QUEBEC — The Quebec government has given some breathing room to investors trying to relaunch one of Canada’s last remaining asbestos mines.
Economic Development Minister Clement Gignac says investors have a six-week extension, until Oct. 1, to get financing that will enable them to qualify for a government loan guarantee.
Baljit Chadha, who leads the consortium of investors in the project, praised the government decision and said there is every indication the mine will reopen soon.
“Prior to finalizing the agreement, the Quebec government and the investors wanted to ascertain that the underground mine is in good condition,” the Balcorp Ltd. president said in a statement.
“We have now given them clear indications that the underground mine is in excellent shape and that underground mining operations can begin very shortly after financing is finalized.”
The Jeffrey Mine is one of only two left in Canada that exploits the controversial mineral and a loan guarantee could help keep it alive for another quarter-century.
Chadha, who has accompanied Premier Jean Charest on trade missions to India and organized a fundraiser for the federal Liberals, said investors “are close to a deal.”
Quebec wants to see $25 million in private investment lined up for the mine in Asbestos, Que., before it grants a $58-million loan guarantee.
The original deadline had been Monday.
The extension was the second granted to the company.
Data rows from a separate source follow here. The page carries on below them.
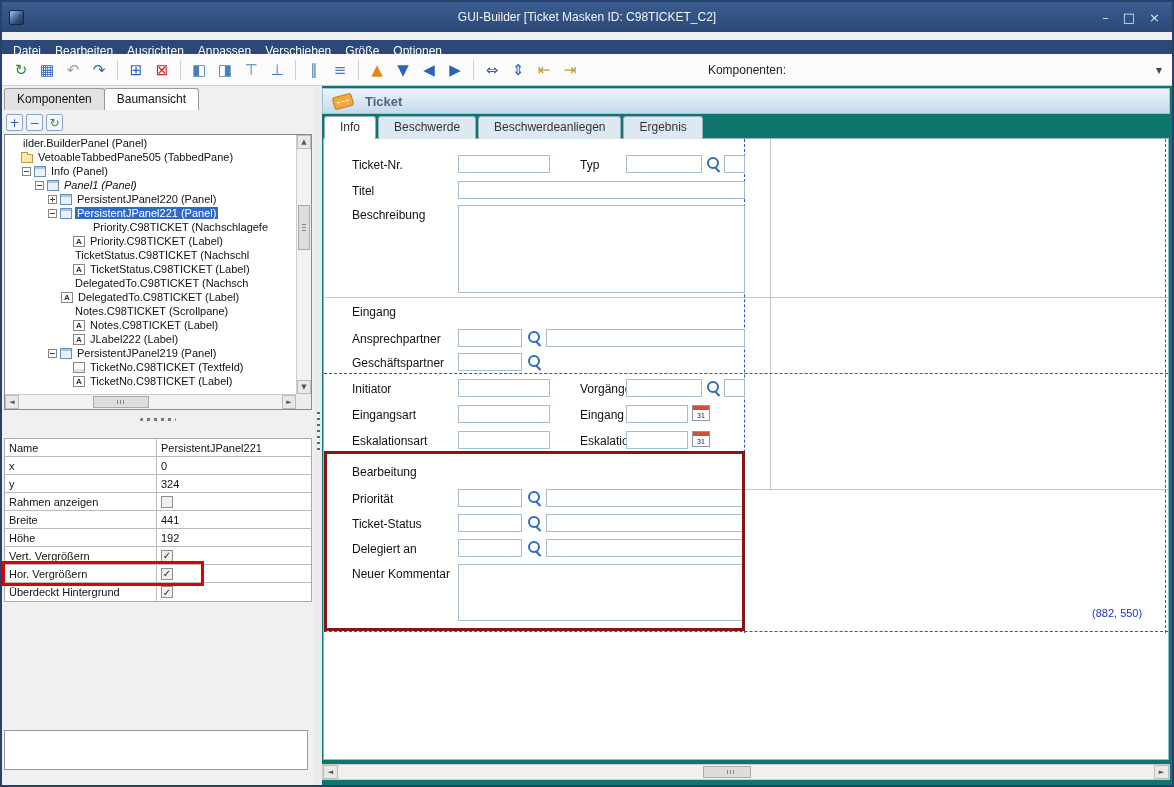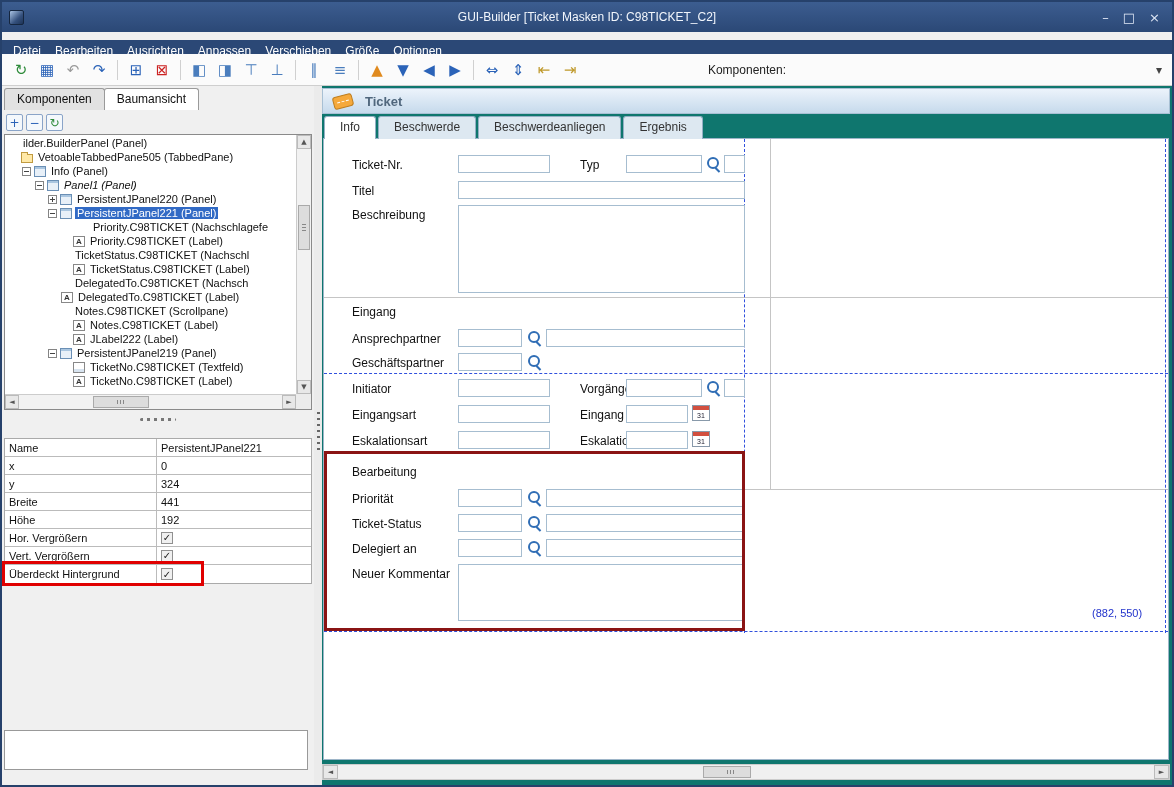"Rahmen anzeigen" div.prop-row { html: none -> <div> <span>Rahmen anzeigen</span> <span> <span></span> </span> </div> }
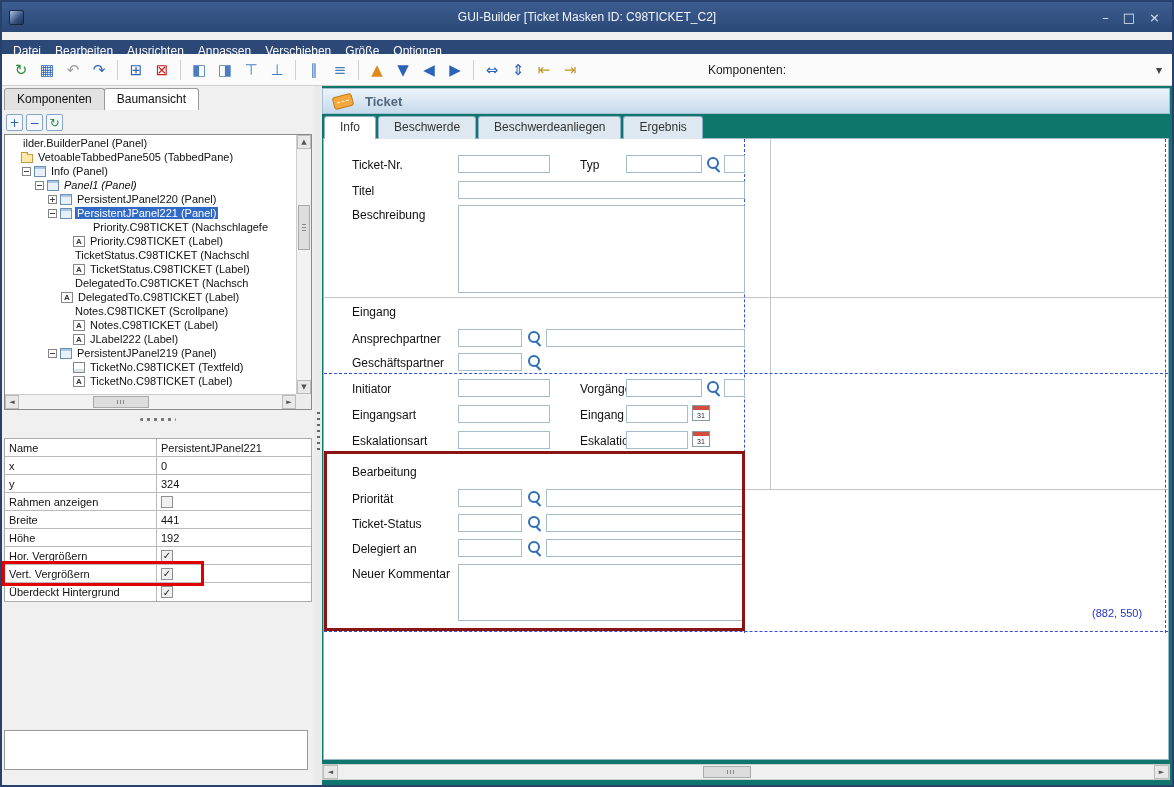"Hor. Vergrößern" div.prop-row { order: before "Vert. Vergrößern" -> after "Vert. Vergrößern" }
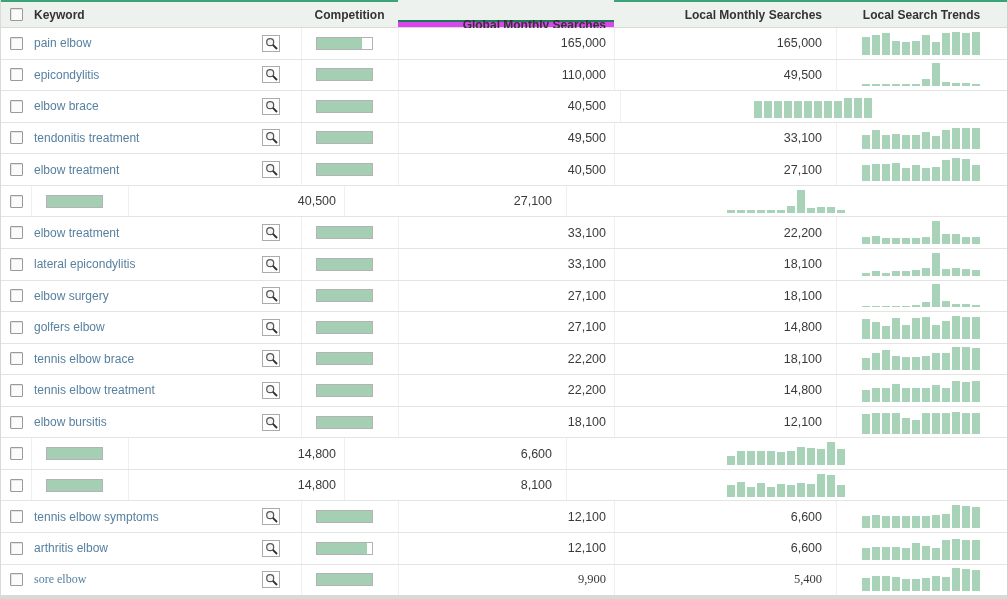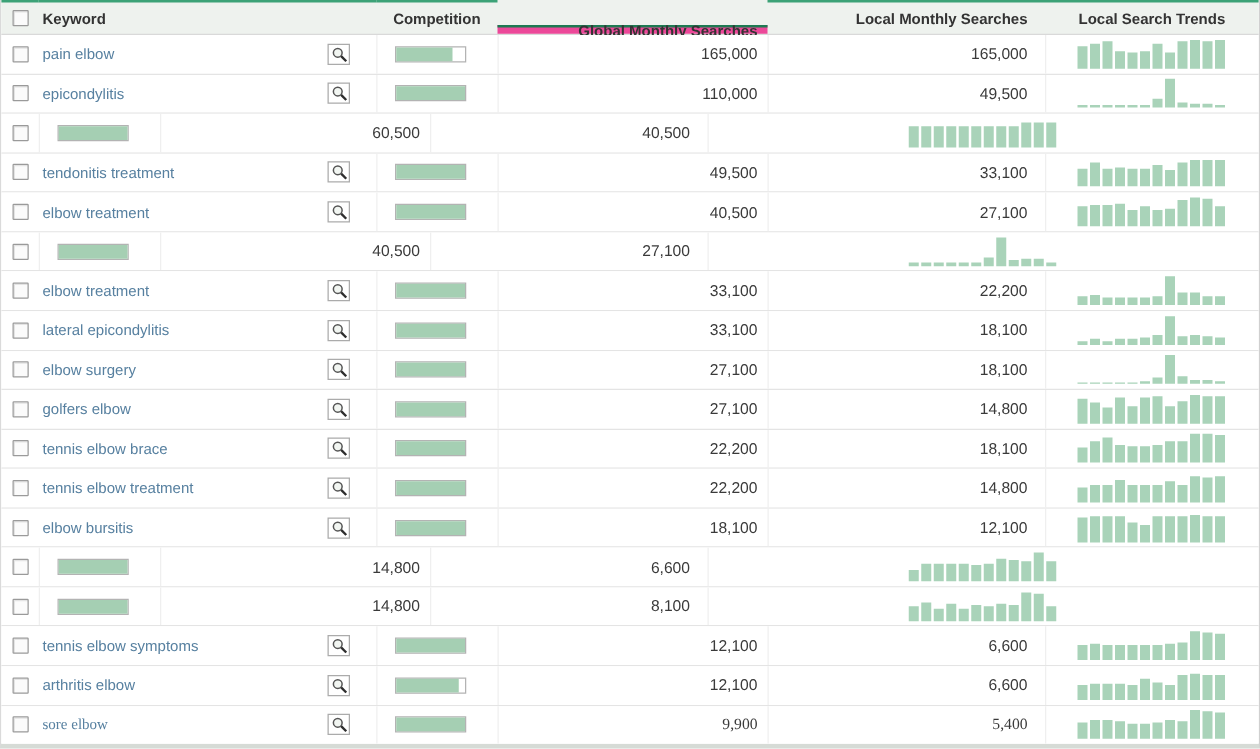"Global Monthly Searches" .th.sorted { background: #ec4899 -> #d946ef }
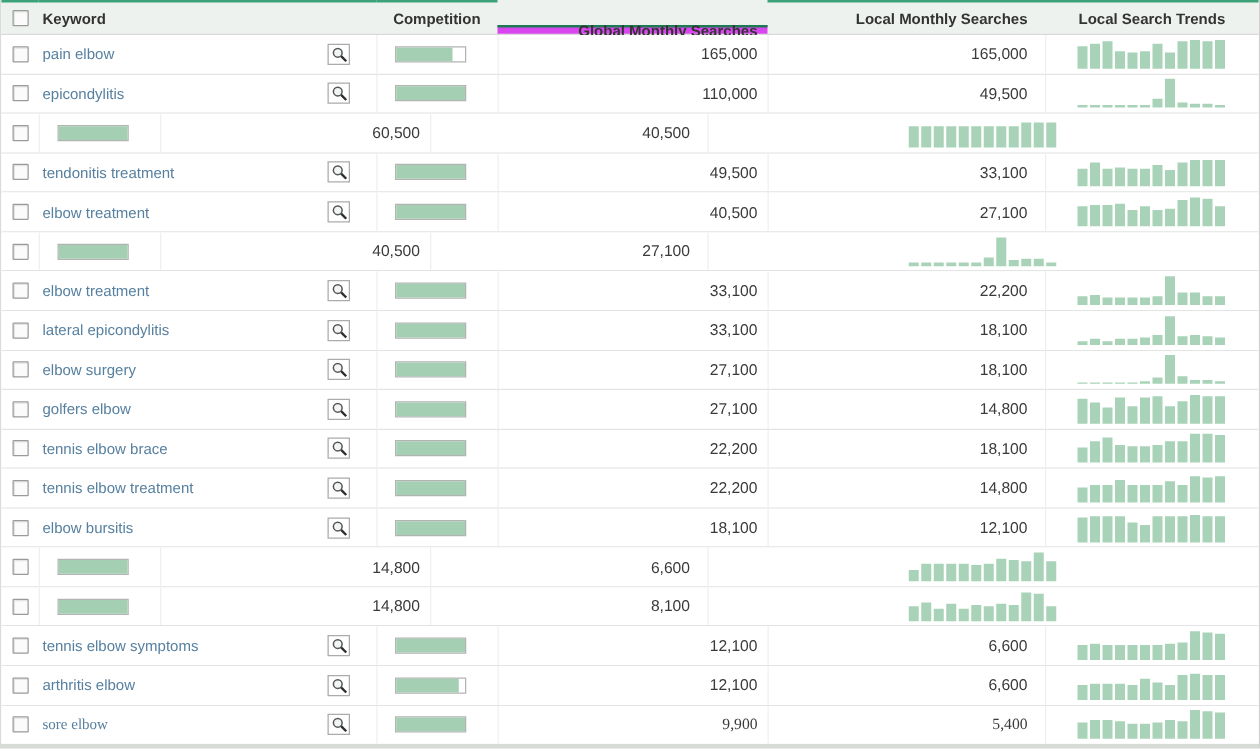"elbow brace" div.cell { html: none -> <div> <a>elbow brace</a> <span> <svg> <circle></circle> <line></line> </svg> </span> </div> }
Government spokeswoman Gabrielle St-Amand said, this time, the deadline must be “strictly” respected.
Yvon Vallieres, the Liberal legislature member for the region, said he expects that to happen.
“It’s the second time Balcorp has been given a chance, while we recognize the efforts made by its owners to get financing,” he said.
More than 10,000 metres of tunnelswere flooded when the proposed conversion to underground mining was put on hold eight years ago.
Chadha said inspections show that less than 50 metres of the galleries need to be consolidated.
Controversy has swirled around government support of the asbestos industry, with some critics saying Canada should get out of it due to its links to cancer.